Model building is bottlenecked by token manufacturing efficiency more than raw quantity. Success depends on knowing how to produce better tokens without wasting compute.
Source note: Joel Niklaus, Atsuki Yamaguchi, Michal Stefanik, Guilherme Penedo, Hynek Kydlicek, Elie Bakouch, Lewis Tunstall, Edward Emanuel Beeching, Thibaud Frere, Colin Raffel, Leandro von Werra, and Thomas Wolf. “How Can We Synthesize High-Quality Pretraining Data? A Systematic Study of Prompt Design, Generator Model, and Source Data.” arXiv:2604.13977, 2026-04-15. https://arxiv.org/abs/2604.13977
Companion source: Joel Niklaus, “The Synthetic Data Playbook: Generating Trillions of the Finest Tokens,” University of Zurich guest lecture deck, 2026. https://docs.google.com/presentation/d/1lY40grdoBdD3VsuaxmwVAx3x-X8hxZkU8ZXsvLVAmyw/mobilepresent?slide=id.g3e2ed693d5a_2_109
Why This Paper Matters
Synthetic data is no longer a side trick.
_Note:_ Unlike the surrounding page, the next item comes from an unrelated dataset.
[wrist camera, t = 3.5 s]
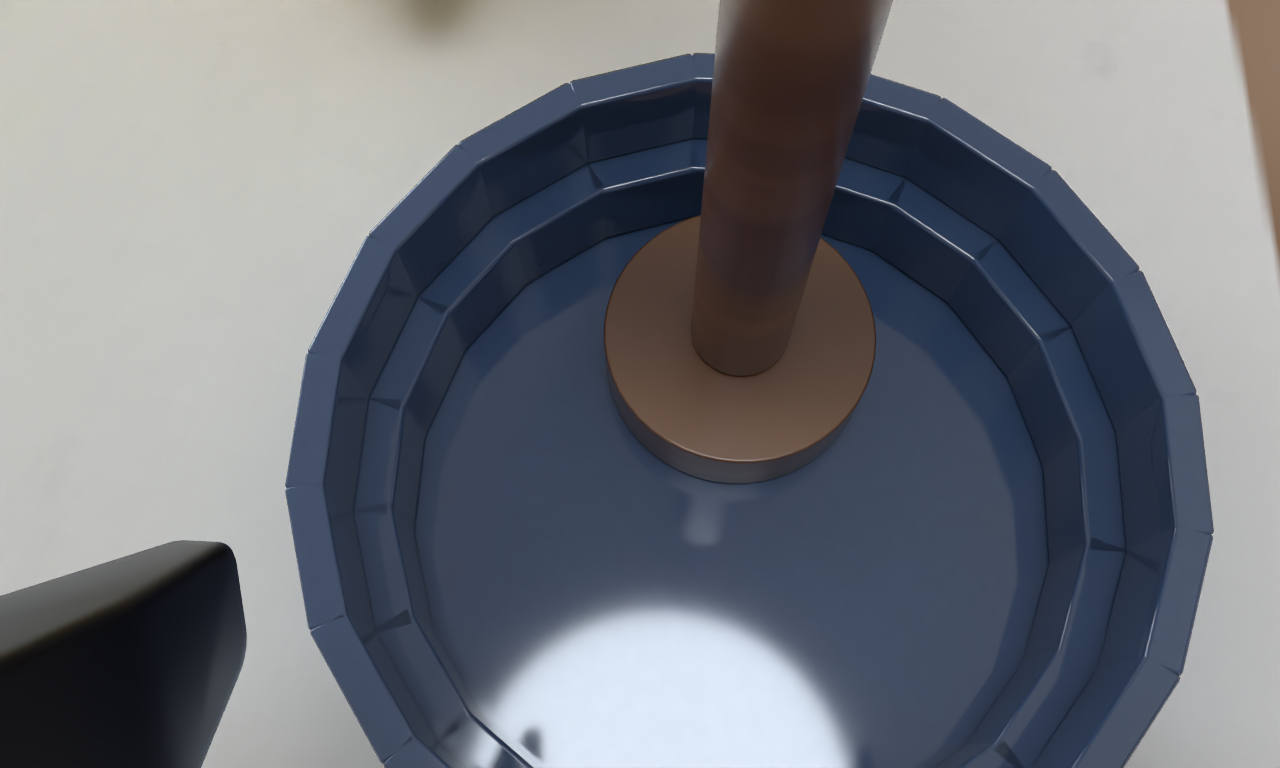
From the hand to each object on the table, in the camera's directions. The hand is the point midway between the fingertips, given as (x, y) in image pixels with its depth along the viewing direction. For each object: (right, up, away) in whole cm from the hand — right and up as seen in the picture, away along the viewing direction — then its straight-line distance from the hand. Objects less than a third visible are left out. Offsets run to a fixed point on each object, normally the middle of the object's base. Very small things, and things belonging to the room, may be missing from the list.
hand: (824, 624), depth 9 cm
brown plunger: (0, +2, +14) cm, 14 cm away
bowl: (0, -1, +14) cm, 14 cm away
It is a core part of how language models are built.
Frontier labs and open model teams use synthetic tokens for pretraining, mid-training, and post-training. But the recipes are usually hidden. A model release might mention synthetic data without answering the operational questions: which source data, which prompts, which generator, how much raw web data was mixed back in, how the pipeline avoided template collapse, and how the team verified that the data was actually better.
This paper and the companion deck turn alchemy into engineering. The authors didn’t simply release a dataset; they ran a systematic study across prompt design, generator models, source data, and mixtures to build FinePhrase, an open 486-billion-token synthetic pretraining dataset.
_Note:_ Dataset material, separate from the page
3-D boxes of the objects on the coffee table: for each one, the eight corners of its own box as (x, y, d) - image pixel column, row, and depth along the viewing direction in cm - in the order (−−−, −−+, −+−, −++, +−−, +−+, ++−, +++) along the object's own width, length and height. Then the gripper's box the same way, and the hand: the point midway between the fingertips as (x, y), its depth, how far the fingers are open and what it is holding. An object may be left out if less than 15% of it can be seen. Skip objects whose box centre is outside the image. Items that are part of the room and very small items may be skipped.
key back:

The punchline: bigger generator models aren’t the answer. The strongest gains come from the shape of the transformation, the quality of the mixed-in raw data, the diversity of outputs, and the infrastructure to run enough experiments to find a real recipe.
The Idea in Plain English
The core idea is rephrasing the web.
Take a web document and run it through a language model. Tell the model to preserve the information while changing the format. The design space is massive: the same document can become a table, a tutorial, a math word problem, an FAQ, a summary, a dialogue, or a list of facts.
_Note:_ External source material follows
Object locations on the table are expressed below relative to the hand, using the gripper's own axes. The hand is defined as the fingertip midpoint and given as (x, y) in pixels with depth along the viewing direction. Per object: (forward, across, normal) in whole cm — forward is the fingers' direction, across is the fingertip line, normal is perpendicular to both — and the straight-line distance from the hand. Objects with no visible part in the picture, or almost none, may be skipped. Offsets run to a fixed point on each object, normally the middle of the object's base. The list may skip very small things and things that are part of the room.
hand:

Those formats are not cosmetic. They change what the next model learns from the text.
A flat web page may contain useful information, but the signal is often buried in prose, navigation junk, and repetition. A table makes relationships explicit. An FAQ surfaces implicit questions. A math prompt turns quantitative facts into worked reasoning. A tutorial exposes procedural steps.
The paper’s claim: synthetic pretraining data works best when it restructures information into forms that teach. Simple paraphrase is weak. Transformation into pedagogical structures is the real primitive.
What the Researchers Tested
The authors test three axes.
First, prompt design. They compare existing synthetic-data prompts with four structured formats: math, FAQ, table, and tutorial.
Second, generator choice. They test models from 135 million to 27 billion parameters, including families like Gemma, Llama, Qwen, Granite, Falcon, and SmolLM2.
Third, data composition. They test which source corpora to rephrase and which raw web corpus to mix back into training. This is important because the system trains on a mixture of synthetic and original web tokens.
The experiments were conducted at significant scale. Each configuration rephrases roughly 10 billion tokens, then trains a small language model on 21 billion tokens. Evaluation covers 12 benchmarks across reasoning, general knowledge, math, and table understanding.
The broader study generated over 1 trillion tokens for ablations, requiring more than 100,000 H100 hours. The final FinePhrase dataset contains 486 billion completion tokens across 1.35 billion samples.
What They Found
Prompt Design Was the Biggest Lever
Structured formats beat the raw DCLM baseline. The key isn’t that “synthetic data” wins as a broad category, but which synthetic data wins. The strongest formats restructure information into teachable forms: tables, math, FAQs, and tutorials.
For builders, this means that if a prompt merely asks for a cleaner version of a document, the pipeline wastes compute on nicer prose without improving the training signal. The better recipe forces the generator to expose latent structure.
Small Generator Models Were Often Enough
Generator scale saturates early. For structured prompts, 1B-class models work well. 4B models help with complexity. Jumping to 12B or 27B is usually a bad trade when considering cost.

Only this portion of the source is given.